WORK REQUEST | Reproduce the records from their first line up to and including the line containing "site internet ·". Keep every line unchanged.

Records excerpted from a collection:
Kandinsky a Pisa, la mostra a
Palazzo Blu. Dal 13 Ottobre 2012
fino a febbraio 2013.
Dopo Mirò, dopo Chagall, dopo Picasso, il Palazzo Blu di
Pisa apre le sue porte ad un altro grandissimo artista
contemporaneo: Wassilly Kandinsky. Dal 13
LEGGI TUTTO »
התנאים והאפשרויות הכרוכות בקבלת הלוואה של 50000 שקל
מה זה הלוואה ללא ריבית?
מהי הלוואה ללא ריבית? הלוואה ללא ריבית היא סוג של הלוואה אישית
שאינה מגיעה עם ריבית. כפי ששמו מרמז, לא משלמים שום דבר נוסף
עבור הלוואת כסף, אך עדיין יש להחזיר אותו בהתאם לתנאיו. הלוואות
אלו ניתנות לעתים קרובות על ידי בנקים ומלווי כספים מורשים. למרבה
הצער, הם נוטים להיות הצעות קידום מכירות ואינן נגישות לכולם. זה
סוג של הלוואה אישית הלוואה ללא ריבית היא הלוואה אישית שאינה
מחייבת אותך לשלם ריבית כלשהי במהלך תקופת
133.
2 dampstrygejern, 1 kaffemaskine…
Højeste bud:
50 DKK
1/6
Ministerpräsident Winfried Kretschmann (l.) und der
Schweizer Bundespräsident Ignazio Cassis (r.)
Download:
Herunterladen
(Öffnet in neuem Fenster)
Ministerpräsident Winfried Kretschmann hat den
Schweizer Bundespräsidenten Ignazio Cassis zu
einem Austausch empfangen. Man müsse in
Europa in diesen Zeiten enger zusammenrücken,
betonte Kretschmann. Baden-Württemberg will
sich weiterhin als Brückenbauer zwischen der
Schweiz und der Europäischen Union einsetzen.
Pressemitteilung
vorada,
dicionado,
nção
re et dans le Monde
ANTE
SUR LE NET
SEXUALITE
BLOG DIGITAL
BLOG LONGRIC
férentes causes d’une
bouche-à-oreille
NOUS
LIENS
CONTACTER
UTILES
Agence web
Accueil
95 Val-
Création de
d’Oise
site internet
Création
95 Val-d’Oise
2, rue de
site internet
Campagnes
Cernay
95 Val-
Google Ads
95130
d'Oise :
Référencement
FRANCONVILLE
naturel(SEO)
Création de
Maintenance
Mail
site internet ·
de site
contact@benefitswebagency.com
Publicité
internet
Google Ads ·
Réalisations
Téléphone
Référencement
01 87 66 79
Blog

TASK RESPONSE |
Kandinsky a Pisa, la mostra a
Palazzo Blu. Dal 13 Ottobre 2012
fino a febbraio 2013.
Dopo Mirò, dopo Chagall, dopo Picasso, il Palazzo Blu di
Pisa apre le sue porte ad un altro grandissimo artista
contemporaneo: Wassilly Kandinsky. Dal 13
LEGGI TUTTO »
התנאים והאפשרויות הכרוכות בקבלת הלוואה של 50000 שקל
מה זה הלוואה ללא ריבית?
מהי הלוואה ללא ריבית? הלוואה ללא ריבית היא סוג של הלוואה אישית
שאינה מגיעה עם ריבית. כפי ששמו מרמז, לא משלמים שום דבר נוסף
עבור הלוואת כסף, אך עדיין יש להחזיר אותו בהתאם לתנאיו. הלוואות
אלו ניתנות לעתים קרובות על ידי בנקים ומלווי כספים מורשים. למרבה
הצער, הם נוטים להיות הצעות קידום מכירות ואינן נגישות לכולם. זה
סוג של הלוואה אישית הלוואה ללא ריבית היא הלוואה אישית שאינה
מחייבת אותך לשלם ריבית כלשהי במהלך תקופת
133.
2 dampstrygejern, 1 kaffemaskine…
Højeste bud:
50 DKK
1/6
Ministerpräsident Winfried Kretschmann (l.) und der
Schweizer Bundespräsident Ignazio Cassis (r.)
Download:
Herunterladen
(Öffnet in neuem Fenster)
Ministerpräsident Winfried Kretschmann hat den
Schweizer Bundespräsidenten Ignazio Cassis zu
einem Austausch empfangen. Man müsse in
Europa in diesen Zeiten enger zusammenrücken,
betonte Kretschmann. Baden-Württemberg will
sich weiterhin als Brückenbauer zwischen der
Schweiz und der Europäischen Union einsetzen.
Pressemitteilung
vorada,
dicionado,
nção
re et dans le Monde
ANTE
SUR LE NET
SEXUALITE
BLOG DIGITAL
BLOG LONGRIC
férentes causes d’une
bouche-à-oreille
NOUS
LIENS
CONTACTER
UTILES
Agence web
Accueil
95 Val-
Création de
d’Oise
site internet
Création
95 Val-d’Oise
2, rue de
site internet
Campagnes
Cernay
95 Val-
Google Ads
95130
d'Oise :
Référencement
FRANCONVILLE
naturel(SEO)
Création de
Maintenance
Mail
site internet ·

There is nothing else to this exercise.